Grundsaetzlich ist es aus Gruenden der wissenschaftlichen
Ueberpruefbarkeit geboten, dass alle wissenschaftlichen
Arbeiten im Internet ebenso dauerhaft zur Verfuegung stehen
wie gedruckte Publikationen. Dies ist bei der Auslegung
eines - nicht schriftlich fixierten - Einstellungsvertrags
und seiner Kuendigungsmoeglichkeiten zu beruecksichtigen.
Nicht selten liegen muendliche oder konkludent
abgeschlossene Rechtsgeschaefte vor, die
auslegungsbeduerftig sind. Siehe Schricker, UrhR § 31 Rz.
9f. Entscheidend ist der Vertragszweck, wobei die
Zweckuebertragungsregel meist fuer den Urheber streitet.
Ohne einen wichtigen Grund erscheint mir die Kuendigung
eines konkludent eingeraeumten Nutzungsrechtes nicht ohne
weiteres moeglich.
Trotzdem gilt:
Wer im Internet eine wissenschaftliche Arbeit zugaenglich
macht, sollte sich unbedingt in einem schriftlichen Vertrag
das Recht der dauerhaften Zugaenglichmachung einraeumen
lassen.
Die bei Hochschulschriftenservern ueblichen Vertraege, die
dem Autor den Rueckzug der Arbeit ermoeglichen, tragen den
grundlegenden Interessen der Wissenschaft nicht Rechnung.
Der Autor kann sich in Ausnahmefaellen auf sein Recht zum
Rueckruf wegen gewandelter Ueberzeugung (§ 42 UrhG) oder
auf sein Persoenlichkeitsrecht bzw. verletzte Rechte
Dritter berufen (wenn die Arbeit ein Plagiat ist,
Faelschungen enthaelt, strafrechtliche Beleidigungen usw.)
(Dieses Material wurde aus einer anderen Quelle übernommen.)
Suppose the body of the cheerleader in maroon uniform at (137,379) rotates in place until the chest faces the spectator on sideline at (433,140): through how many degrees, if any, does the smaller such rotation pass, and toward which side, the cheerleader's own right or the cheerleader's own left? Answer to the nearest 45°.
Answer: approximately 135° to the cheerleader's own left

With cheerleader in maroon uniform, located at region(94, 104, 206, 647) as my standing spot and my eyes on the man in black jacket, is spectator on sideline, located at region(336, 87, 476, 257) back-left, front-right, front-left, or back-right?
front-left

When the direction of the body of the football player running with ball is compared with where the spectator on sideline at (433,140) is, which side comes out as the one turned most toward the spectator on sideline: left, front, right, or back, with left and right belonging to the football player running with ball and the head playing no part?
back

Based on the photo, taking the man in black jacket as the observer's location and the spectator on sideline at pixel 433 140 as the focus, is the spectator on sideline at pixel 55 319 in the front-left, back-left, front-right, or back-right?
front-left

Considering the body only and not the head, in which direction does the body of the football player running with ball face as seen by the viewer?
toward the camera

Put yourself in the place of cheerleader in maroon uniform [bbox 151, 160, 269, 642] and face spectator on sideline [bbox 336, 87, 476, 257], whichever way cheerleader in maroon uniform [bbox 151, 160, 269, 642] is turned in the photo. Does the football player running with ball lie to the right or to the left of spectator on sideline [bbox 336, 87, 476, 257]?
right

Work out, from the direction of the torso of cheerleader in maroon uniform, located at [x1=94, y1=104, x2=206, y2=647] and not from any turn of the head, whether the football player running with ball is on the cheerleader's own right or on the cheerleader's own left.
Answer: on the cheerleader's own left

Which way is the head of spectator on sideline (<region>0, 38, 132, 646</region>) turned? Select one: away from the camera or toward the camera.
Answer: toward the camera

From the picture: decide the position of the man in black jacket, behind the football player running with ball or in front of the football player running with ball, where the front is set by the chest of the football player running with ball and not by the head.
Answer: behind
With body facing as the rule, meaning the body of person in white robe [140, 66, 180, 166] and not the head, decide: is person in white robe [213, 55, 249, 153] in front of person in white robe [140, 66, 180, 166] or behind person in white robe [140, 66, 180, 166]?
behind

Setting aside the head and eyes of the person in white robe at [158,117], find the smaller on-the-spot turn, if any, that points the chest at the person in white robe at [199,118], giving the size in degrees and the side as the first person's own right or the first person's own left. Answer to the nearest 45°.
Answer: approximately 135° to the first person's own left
War die Veroeffentlichung von Anfang an rechtswidrig, wird
man in der Regel solche Zitate aus der Arbeit nicht
weiterverbreiten duerfen, die selbst Schoepfungshoehe
besitzen, was ich bei den Zitaten auf
http://www.zpid.de/index.php?wahl=news&uwahl=news117
bezweifle.
War die Veroeffentlichung rechtmaessig, wovon auszugehen
ist, besteht selbstverstaendlich kein Anspruch darauf, die
Spuren der Arbeit zu tilgen. Die Existenz der Arbeit, die
Tatsache ihrer Online-Veroeffentlichung, die
Internetadresse, Zitate aus der Arbeit duerfen nach wie vor
oeffentlich berichtet werden. Eine "Archivbereinigung" kann
generell nur in Ausnahmefaellen verlangt werden (z.B. bei
Rehabilitationsinteresse eines Straftaeters im
Presserecht).
Ausdruck und Einstellung der Arbeit in eine
Praesenzbibliothek halte ich fuer vereinbar mit § 53 UrhG,
was ich aber nicht ausfuehrlich begruenden moechte.
Wissenschaft beruht auf Ueberpruefbarkeit. Das muss auch im
Online-Bereich gelten, und es gilt, dreisten
Zensur-Versuchen von Autoren entgegenzutreten.